—Acompáñeme —hipó.
Godorik siguió al hombre a través de las rampas hasta llegar a una gruesa puerta con un lector de identificaciones. El láser leyó la placa del operario, y la puerta se abrió; inmediatamente después había una escalera, que bajaron. Nada más llegar abajo, cuando se encontraron en una planta con más aspecto de oficina, y donde había varias personas con el mismo uniforme de operario y otras tantas que parecían burócratas, el hombre echó a correr.
—¡Seguridad! —gritó—. ¡Seguridad!
Godorik alzó una ceja, y a través de su ceja alzada vio cómo unos tipos al fondo de la sala, seguratas sin duda a juzgar por las cachiporras, se incorporaban y fijaban la vista en él.
Entonces alguien en la oficina se fijó en él, y se levantó la expectación. Los seguratas comenzaron a acercarse. Godorik frunció el ceño, preocupado.
«No había pensado en esto», se confesó a sí mismo, «y parece que ese robot tampoco.» No quería que lo detuvieran, pero no parecía quedarle más opción… aunque…
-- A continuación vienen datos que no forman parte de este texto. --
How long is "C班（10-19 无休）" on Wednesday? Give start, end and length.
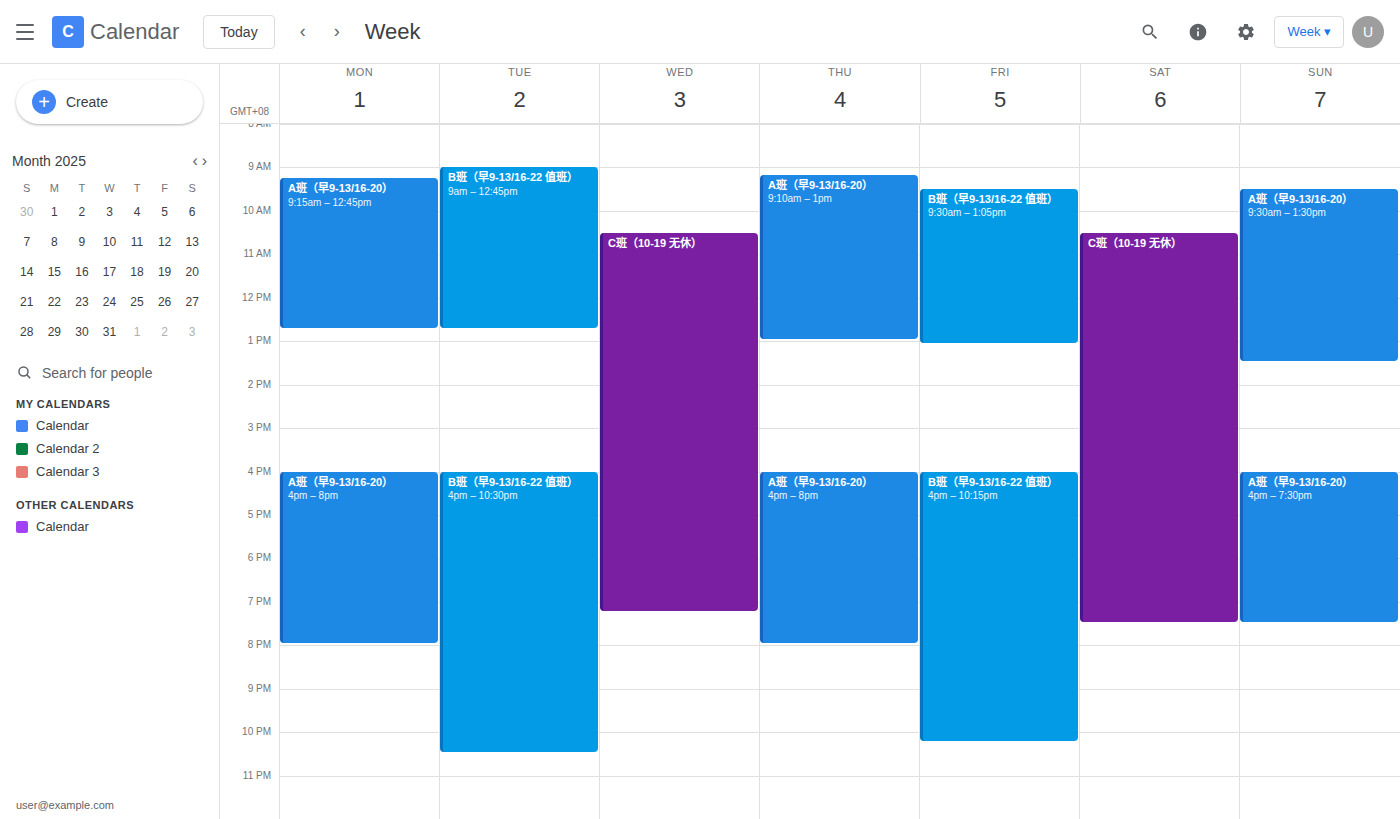
10:30 AM to 7:15 PM, 8 hours 45 minutesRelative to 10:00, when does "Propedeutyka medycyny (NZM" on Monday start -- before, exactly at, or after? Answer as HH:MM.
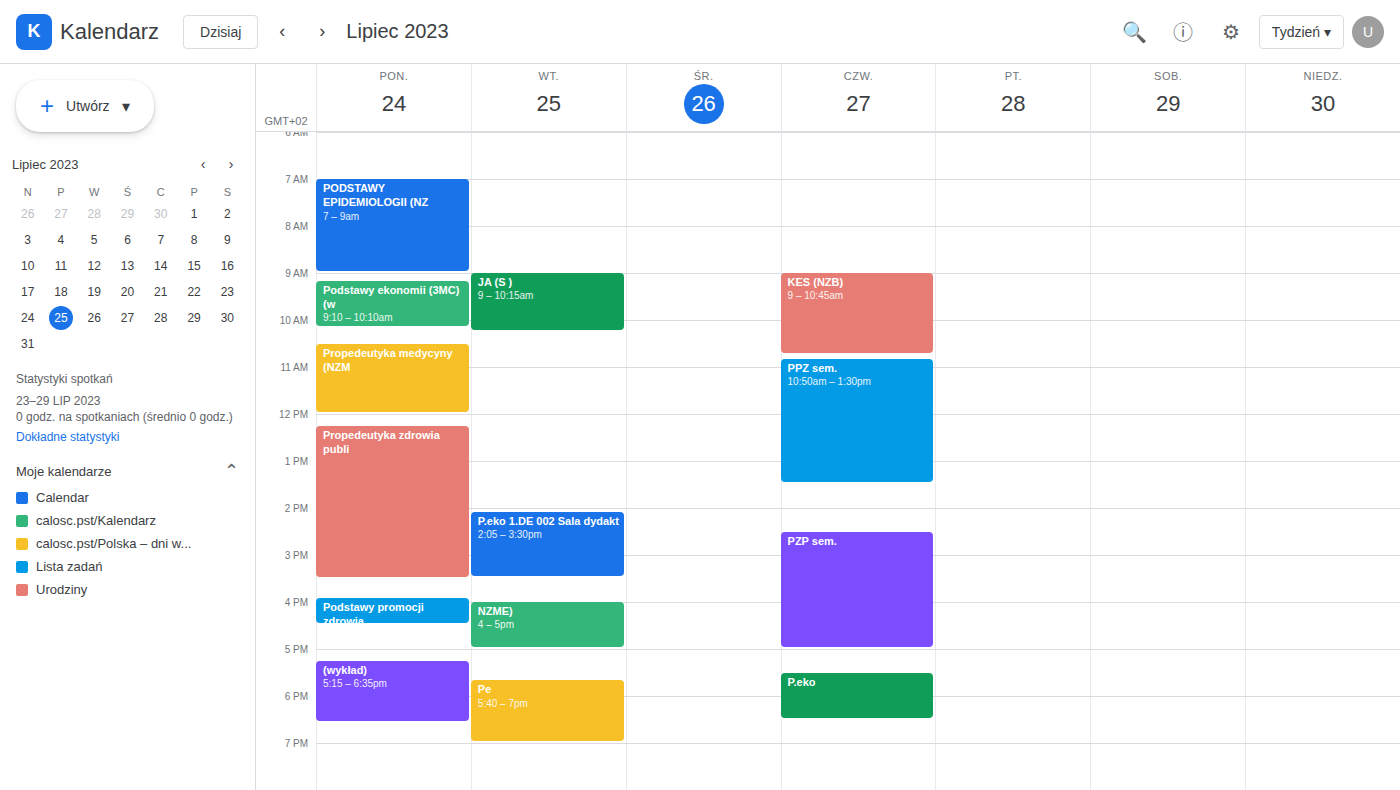
10:30 -- after 10:00, 30 minutes below the 10:00 line.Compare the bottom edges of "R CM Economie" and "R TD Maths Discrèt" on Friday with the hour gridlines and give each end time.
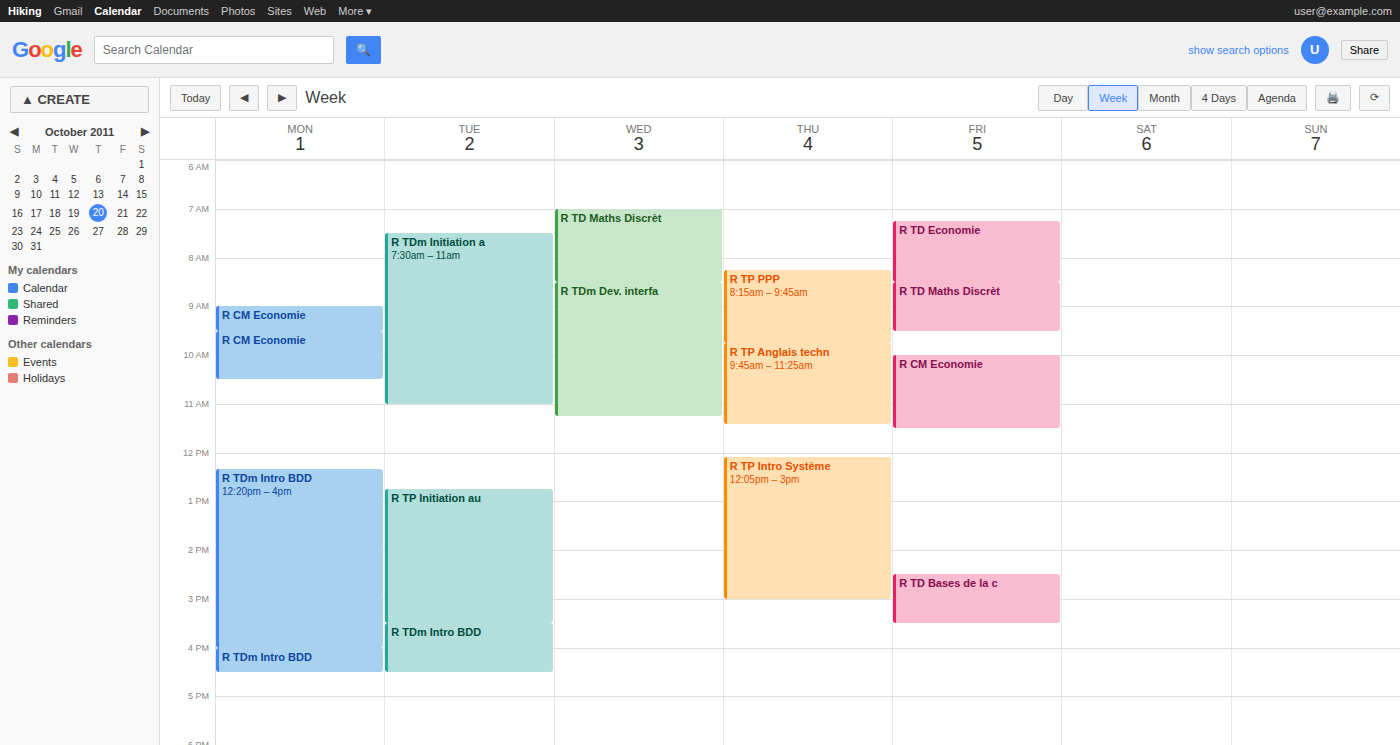
"R CM Economie": 11:30 AM, halfway between the 11 AM and 12 PM lines. "R TD Maths Discrèt": 9:30 AM, halfway between the 9 AM and 10 AM lines.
A pocos metros de la escalera estaba la única pared que tenía ventanas; y no eran cualquier ventana, sino enormes cristaleras. Godorik miró a la ventana más cercana, a los seguratas, otra vez a la ventana, otra vez a los seguratas… y echó a correr hacia la ventana. Los guardias de seguridad echaron a correr en el mismo momento que él; pero la sala era grande y aún les quedaban unos metros, los suficientes para que Godorik se percatara de que aquellos ventanales no se podían abrir.
Entonces, se le ocurrió una cosa: ¡manos metálicas!